--- START ---

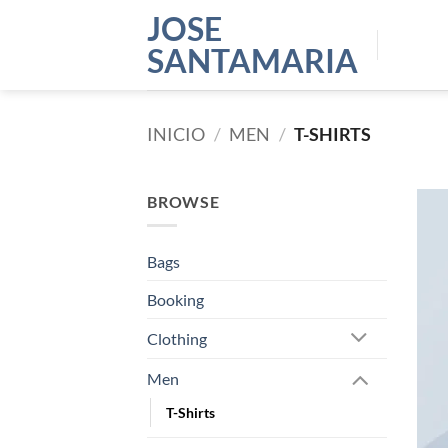
Saltar
JOSE
al
SANTAMARIA
contenido
INICIO
/
MEN
/
T-SHIRTS
BROWSE
Bags
Booking
Clothing
Men
T-Shirts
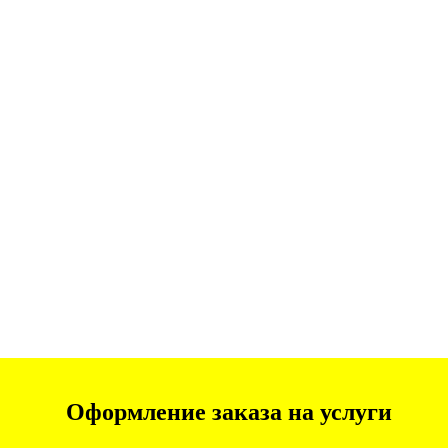
Оформление заказа на услуги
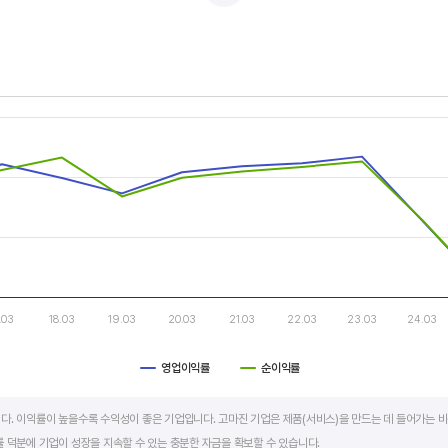
적자를 반복하는 경우도 있습니다.
두 우상향 하는 기업은 주가도 꾸준히 상승합니다. 주가 상승의 출발점이 꾸준한 매출액 증가에서 시작한다
s.
, Chart
s displaying categories.
s displaying values. Data ranges from -44.68 to 12.78.
.03
18.03
19.03
20.03
21.03
22.03
23.03
24.03
영업이익률
순이익률
art.
다. 이익률이 높을수록 수익성이 좋은 기업입니다. 고마진 기업은 제품(서비스)을 만드는 데 들어가는 비
 덕분에 기업이 성장을 지속할 수 있는 충분한 자금을 확보할 수 있습니다.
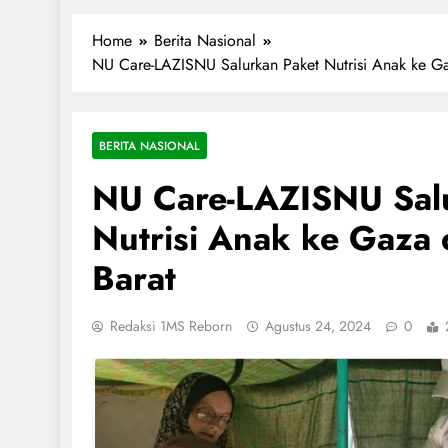
1miliarsantri.net
Santri Indonesia Menyapa Dunia
Home
Berita Nasional
NU Care-LAZISNU Salurkan Paket Nutrisi Anak ke Ga
BERITA NASIONAL
NU Care-LAZISNU Sal
Nutrisi Anak ke Gaza 
Barat
Redaksi 1MS Reborn
Agustus 24, 2024
0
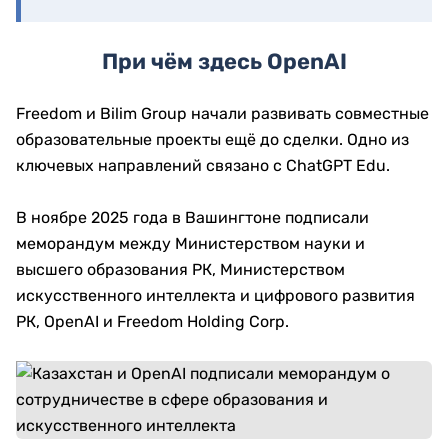
При чём здесь OpenAI
Freedom и Bilim Group начали развивать совместные
образовательные проекты ещё до сделки. Одно из
ключевых направлений связано с ChatGPT Edu.
В ноябре 2025 года в Вашингтоне подписали
меморандум между Министерством науки и
высшего образования РК, Министерством
искусственного интеллекта и цифрового развития
РК, OpenAI и Freedom Holding Corp.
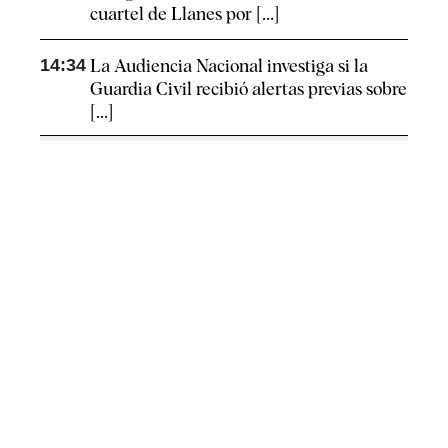
cuartel de Llanes por [...]
14:34
La Audiencia Nacional investiga si la
Guardia Civil recibió alertas previas sobre
[...]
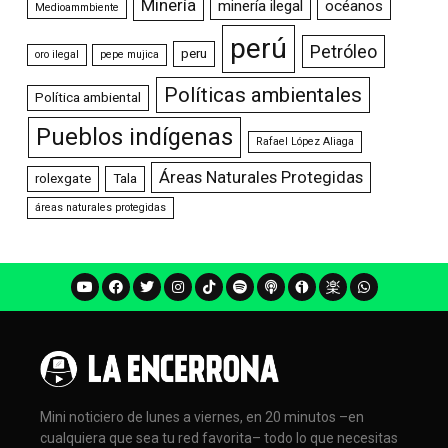
Minería
minería ilegal
océanos
Medioammbiente
perú
Petróleo
peru
oro ilegal
pepe mujica
Políticas ambientales
Política ambiental
Pueblos indígenas
Rafael López Aliaga
Áreas Naturales Protegidas
rolexgate
Tala
áreas naturales protegidas
Mini noticiero de lunes a viernes, en 20 minutos –en
cualquiera que sea tu red favorita– todo lo que necesitas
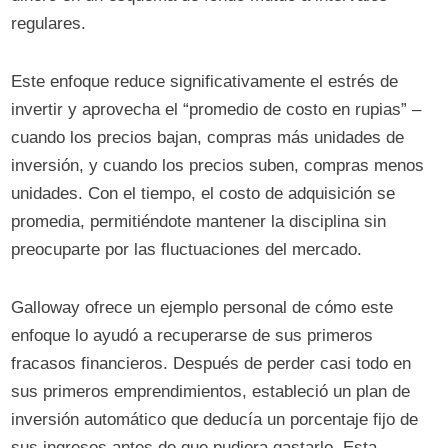
regulares.
Este enfoque reduce significativamente el estrés de
invertir y aprovecha el “promedio de costo en rupias” –
cuando los precios bajan, compras más unidades de
inversión, y cuando los precios suben, compras menos
unidades. Con el tiempo, el costo de adquisición se
promedia, permitiéndote mantener la disciplina sin
preocuparte por las fluctuaciones del mercado.
Galloway ofrece un ejemplo personal de cómo este
enfoque lo ayudó a recuperarse de sus primeros
fracasos financieros. Después de perder casi todo en
sus primeros emprendimientos, estableció un plan de
inversión automático que deducía un porcentaje fijo de
sus ingresos antes de que pudiera gastarlo. Esta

--- END ---

**THE PROBLEM:**
Please return, exactly and with pictures omitted, the lines from the line holding "cuartel de Llanes por [...]" through the end of the data above, inclusive.

**TASK RESULT:**
cuartel de Llanes por [...]
14:34
La Audiencia Nacional investiga si la
Guardia Civil recibió alertas previas sobre
[...]
Minería
minería ilegal
océanos
Medioammbiente
perú
Petróleo
peru
oro ilegal
pepe mujica
Políticas ambientales
Política ambiental
Pueblos indígenas
Rafael López Aliaga
Áreas Naturales Protegidas
rolexgate
Tala
áreas naturales protegidas
Mini noticiero de lunes a viernes, en 20 minutos –en
cualquiera que sea tu red favorita– todo lo que necesitas
regulares.
Este enfoque reduce significativamente el estrés de
invertir y aprovecha el “promedio de costo en rupias” –
cuando los precios bajan, compras más unidades de
inversión, y cuando los precios suben, compras menos
unidades. Con el tiempo, el costo de adquisición se
promedia, permitiéndote mantener la disciplina sin
preocuparte por las fluctuaciones del mercado.
Galloway ofrece un ejemplo personal de cómo este
enfoque lo ayudó a recuperarse de sus primeros
fracasos financieros. Después de perder casi todo en
sus primeros emprendimientos, estableció un plan de
inversión automático que deducía un porcentaje fijo de
sus ingresos antes de que pudiera gastarlo. Esta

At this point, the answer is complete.